Network Fabric? Photo and weave by Travis Meinolf |
The Cliffs Notes version of the Brocade presentation is that they make data center network switches with Ethernet ports, and because of Brocade's storied history with SAN fabrics, doing multipath bridged Ethernet fabrics is second nature for them.
Three things have stood out about the Brocade presentations that I've seen:
- Brocade is the only vendor I've seen who makes a point of talking about power consumed per unit of bandwidth. I presume that the numbers must be compelling, or else they wouldn't bring it up, but I have not done a comparison on this point.
- Per-packet load balancing on aggregate links. This is really cool, see below
- MLAG attachment of non-fabric switches to arbitrary fabric nodes. Also really cool, maybe I'll get around to covering this one day.
Per-packet Load Balancing on Aggregate Links
We all know that the Link Selection Algorithms (LSA) used by aggregate links (LACP, EtherChannel, bonded interfaces... Some vendors even call them trunks) choose the egress link by hashing the frame/packet header.
LSAs work this way in order to maintain ordered delivery of frames: Putting every frame belonging to a particular flow onto the same egress interface ensures that the frames won't get mixed up on their way to their destination. Ordered delivery is critical, but strict flow -> link mapping means that loads don't get balanced evenly most of the time. It also means that:
- You may have to play funny games with the number of links you're aggregating.
- Each flow is limited to the maximum bandwidth of a single link member.
- Fragments of too-big IP packets might get mis-ordered if your LSA uses protocol header data
Brocade's got a completely different take on this problem, and it kind of blew my mind: They do per-packet load balancing!
The following animation illustrates why per-packet load balancing is helpful:
The following animation illustrates why per-packet load balancing is helpful:
Pay particular attention to the two frames belonging to the green flow. Don't pay attention to the aggregation's oval icon moving around and alternating transparency. I'm a better network admin than I am an animator :)
When the first green flow frame arrives at the left switch, only one link is free, so it is forwarded on the lower link because it's available.
When the 2nd green frame arrives at the left switch, both transmit interfaces are busy, so it sits in a buffer for a short time, until the upper link finishes transmitting the blue frame. As soon as the upper link becomes available, the 2nd green frame makes use of it, even though the earlier green frame used the lower link.
This is way cool stuff. It allows for better utilization of resources, and lower congestion-induced jitter than you'd get with other vendors implementations.
In the example above, there's little possibility that frames belonging to any given flow will get mis-ordered because the packets are queued in order, and the various links in the aggregation have equal latency.
But what if the latency on the links isn't equal?
Now the two links in our aggregation are of different lengths, so they exhibit different latencies.
Just like in the previous example, the first green frame uses the lower link (now with extra latency) and the second green frame is queued due to congestion.
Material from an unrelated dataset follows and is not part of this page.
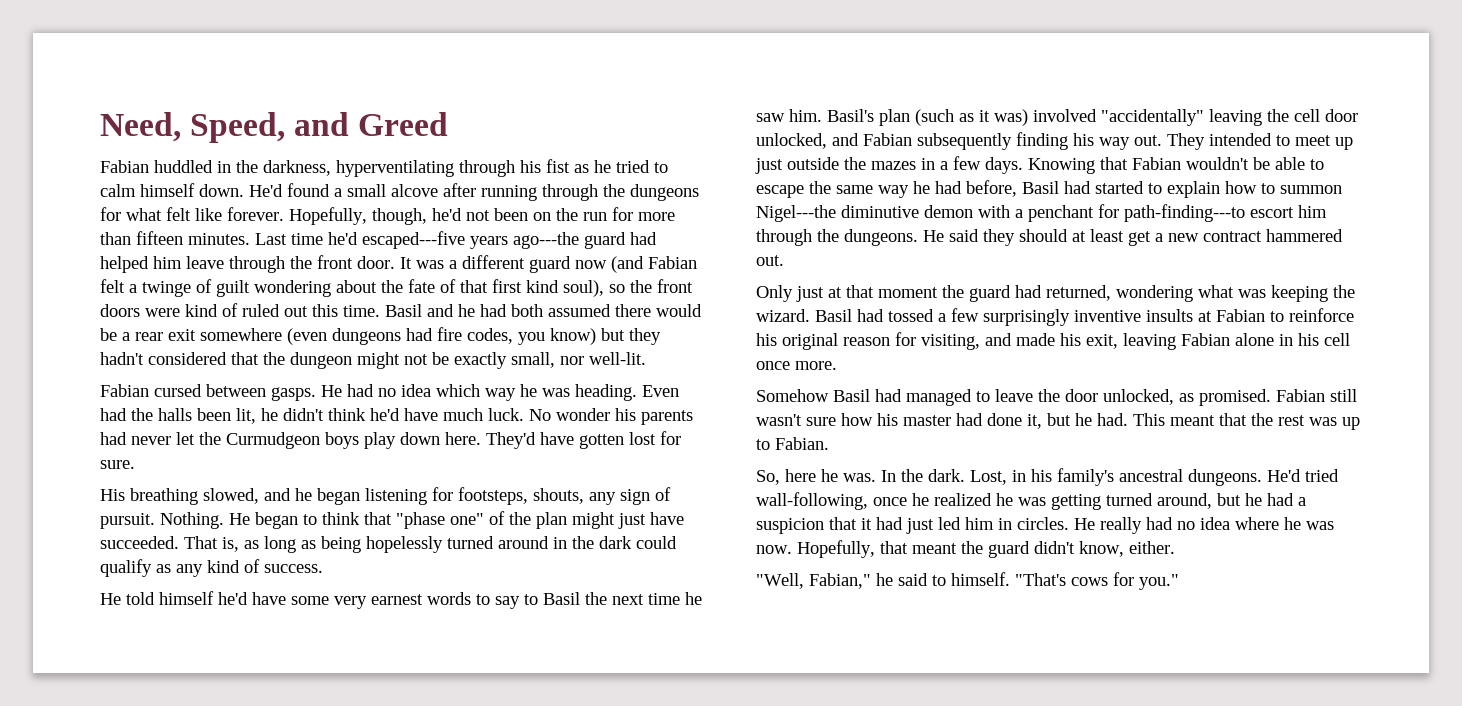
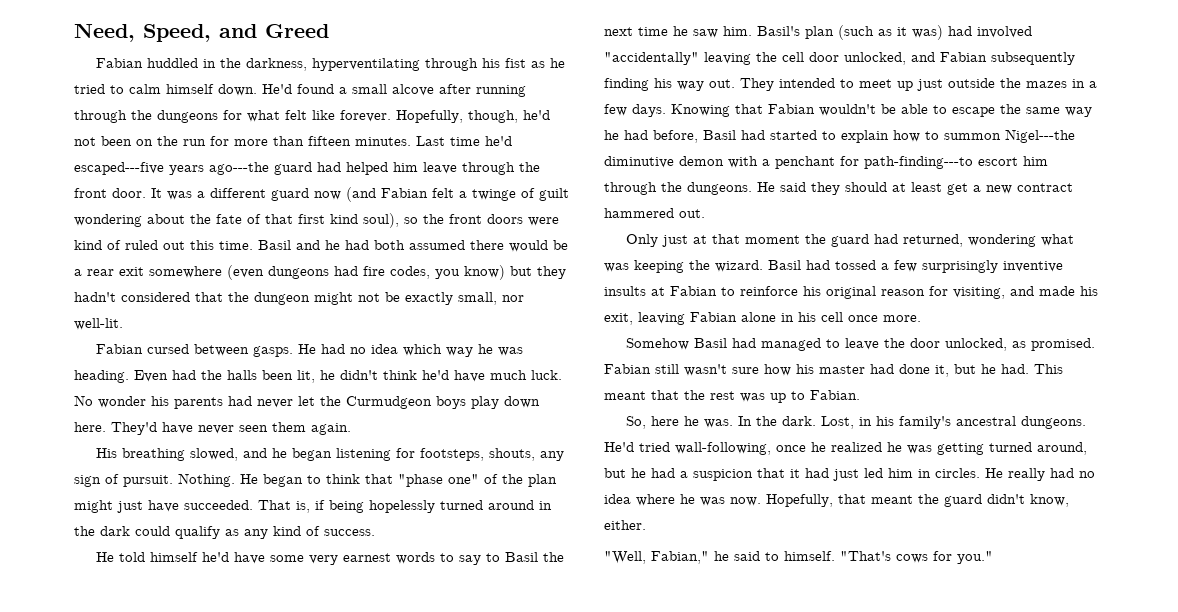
[579,431,681,449] [100,460,135,469] gotten lost for sure. -> [198,422,351,435] never seen them again.
[244,536,316,553] as long as -> [315,500,325,510] if
(1028, 117) none -> [948,26,972,36] had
But when the blue frame clears the upper interface, the green frame doesn't follow directly on its heels. Instead, the green frame sits in queue a bit longer (note the long gap between blue and green on the upper link) to ensure that it doesn't arrive at the right switch until after the earlier green frame has completely arrived.
Neato.
Now, does the Brocade implementation really work this way? I have no idea :) Heck, I don't even know if these are cut-through switches, but that's how I've drawn them. Even if this isn't exactly how it works, the per-packet load balancing scheme and the extra delay to compensate for mismatched latency are real, and they're really cool.
The gotcha about this stuff? All member links need to terminate on a single ASIC within each switch. You're not going to be spreading these aggregate links across line cards, so these sort of aggregations are strictly for scaling bandwidth, and not useful for guarding against failure scenarios where a whole ASIC is at risk.
Can a 4 port bundle have two ports on one ASIC and another 2 ports on another ASIC?
ReplyDelete-Farick
Hey Farick,
ReplyDeleteYes, but the magic load balancing stuff goes out the window in that case.
Hi Chris,
ReplyDeleteIn a Fabric network, best practises will push to connect an end device to 2 different devices of a Fabric, so you will in most cases have different latency.
Do you know if it is possible to change per-packet LSA to a flow-like-based-LSA on Brocade fabric?
Brocade has a huge experience in FC SAN, do you know what is the LSA used in FC fabric?
Thanks, Fabian.
Hey Fabian,
ReplyDelete100% agree: multiple links to a single neighbor device isn't going to cut it. This per-packet balancing stuff is appropriate only where performance requires you to establish multiple parallel links to each neighbor device. In those cases, 1+1 now equals 2, where it didn't before:
http://packetpushers.net/the-scaling-limitations-of-etherchannel-or-why-11-does-not-equal-2/
Brocade aggregate links which terminate on different ASICs (cards, chassis, etc...) on either end will do their "normal" link selection / flow hashing. I don't know the specifics about the algorithm, but I'd wager that L2-L4 information would be considered.